Setup Wizard Outputs

  • Keep .env host-usable. Container-only hostnames and staged SSL paths belong in the wizard-managed compose layer, not persisted back into .env.
  • Treat docker-compose.final.yml as generated output assembled from scripts/setup/templates/*.yml.
  • For setup workflow changes, prefer make env-* targets over direct scripts/setup/setup.sh calls.

Code Style

Language

Comments, backend code, and log messages in English. Frontend uses i18next for multi-language support.

Python

  • Follow PEP 8 with 4-space indentation
  • Use type annotations
  • Prefer dataclasses for state management
  • Use lightrag.utils.logger instead of print
  • Async/await patterns throughout

TypeScript / React (incl.
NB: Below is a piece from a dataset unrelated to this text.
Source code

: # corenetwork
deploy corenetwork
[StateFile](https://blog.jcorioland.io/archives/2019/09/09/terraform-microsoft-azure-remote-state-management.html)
WebUI ESLint)

  • Functional components with hooks; PascalCase for components
  • 2-space indentation, single quotes (enforced by @stylistic rules)
  • Tailwind utility-first styling
  • ESLint stack: TypeScript-ESLint + React Hooks plugin + Prettier; @typescript-eslint/no-explicit-any is disabled (allowed)

Commit and Pull Request Guidance

  • If this repo is a fork of HKUDS/LightRAG. Target to HKUDS/LightRAG when creating PRs, not the fork's own repo.
  • PR descriptions should include: summary, motivation, linked issues if applyed, what's changed, what's broken and how it works.